▶ _Problem statement_
Exactly reproduce the lines from the line containing "For every layout" to the end of the data below, inclusive, and nothing else.

▶ _Material for this exercise_
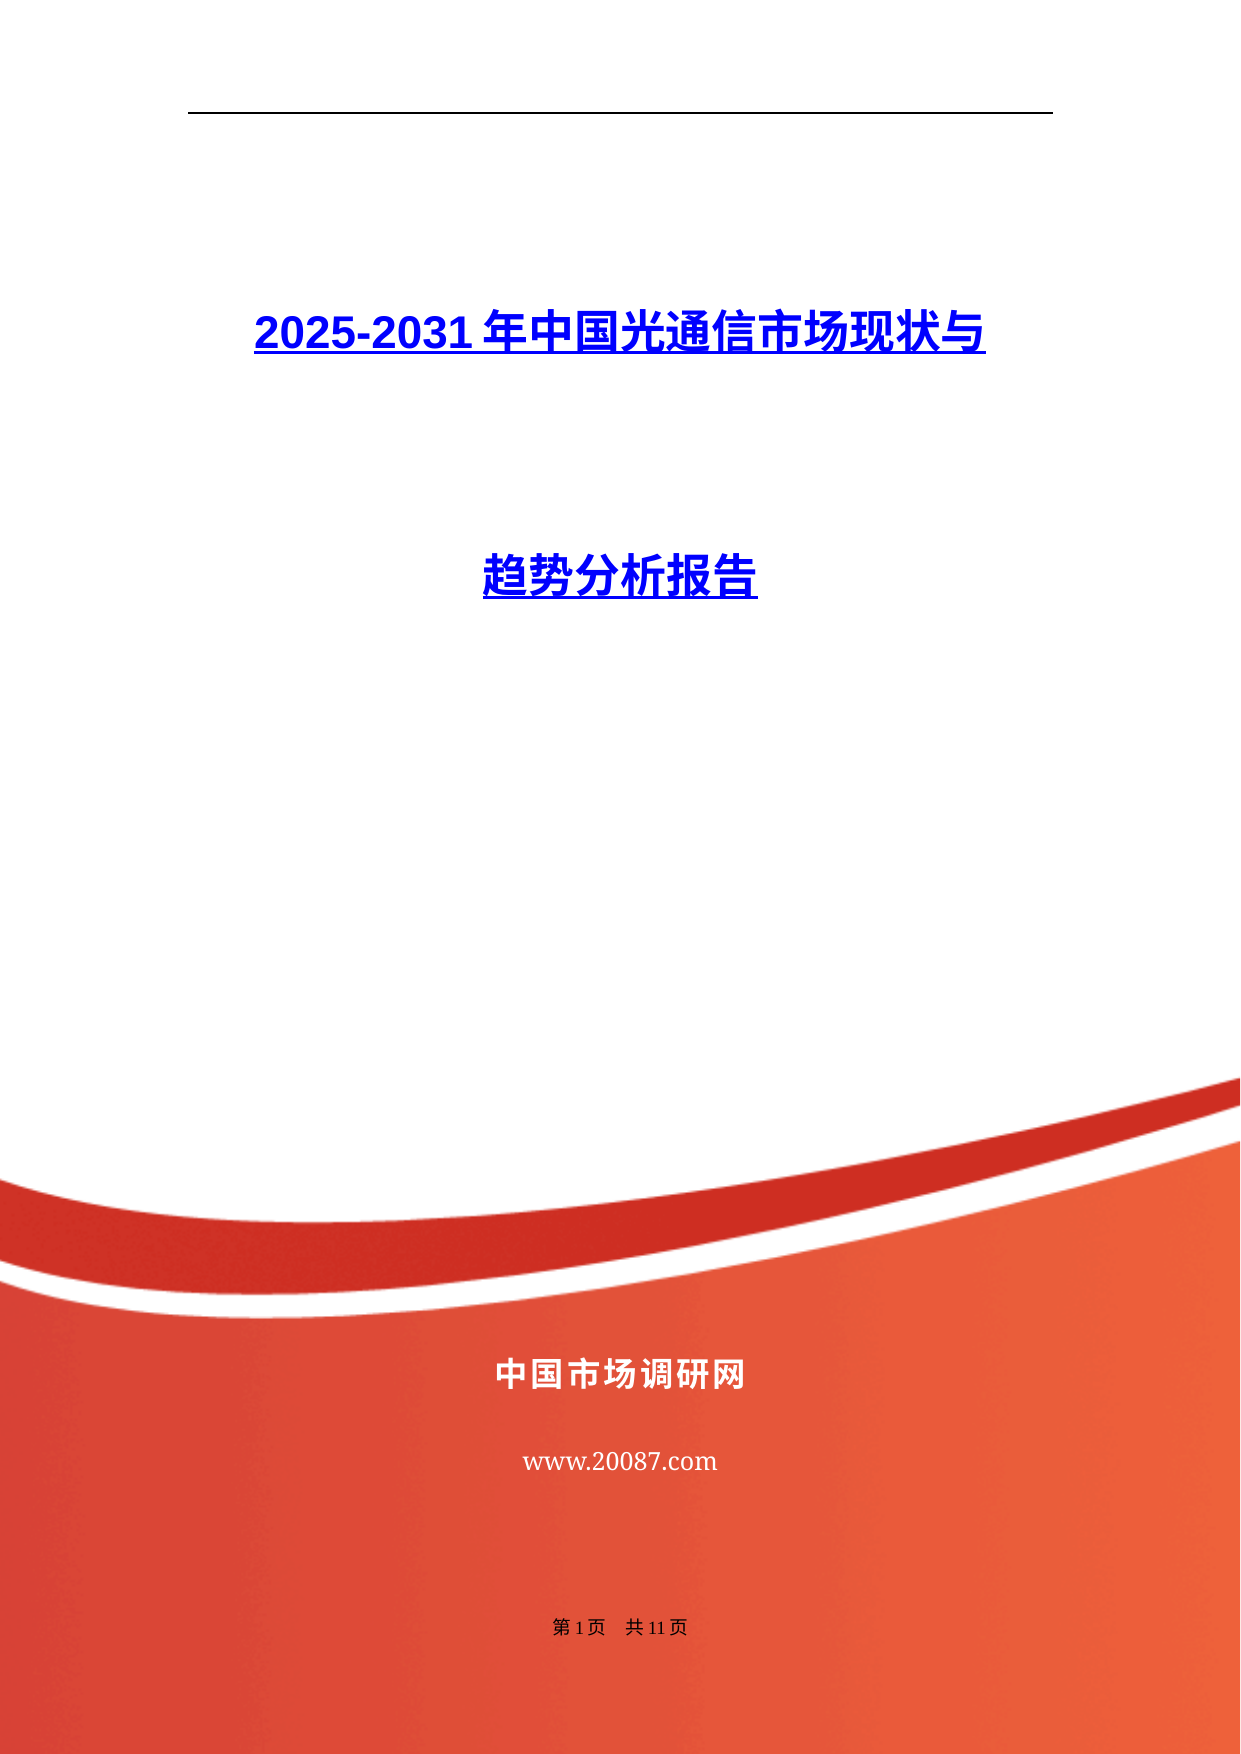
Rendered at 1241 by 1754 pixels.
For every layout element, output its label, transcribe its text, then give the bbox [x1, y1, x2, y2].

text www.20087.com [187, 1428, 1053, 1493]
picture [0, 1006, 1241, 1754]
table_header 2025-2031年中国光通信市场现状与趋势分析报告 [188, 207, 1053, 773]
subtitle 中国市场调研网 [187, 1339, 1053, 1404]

▶ _Output for this exercise_
For every layout element, output its label, transcribe its text, then give the bbox [x1, y1, x2, y2].

text www.20087.com [187, 1428, 1053, 1493]
picture [0, 1006, 1241, 1754]
table_header 2025-2031年中国光通信市场现状与趋势分析报告 [188, 207, 1053, 773]
subtitle 中国市场调研网 [187, 1339, 1053, 1404]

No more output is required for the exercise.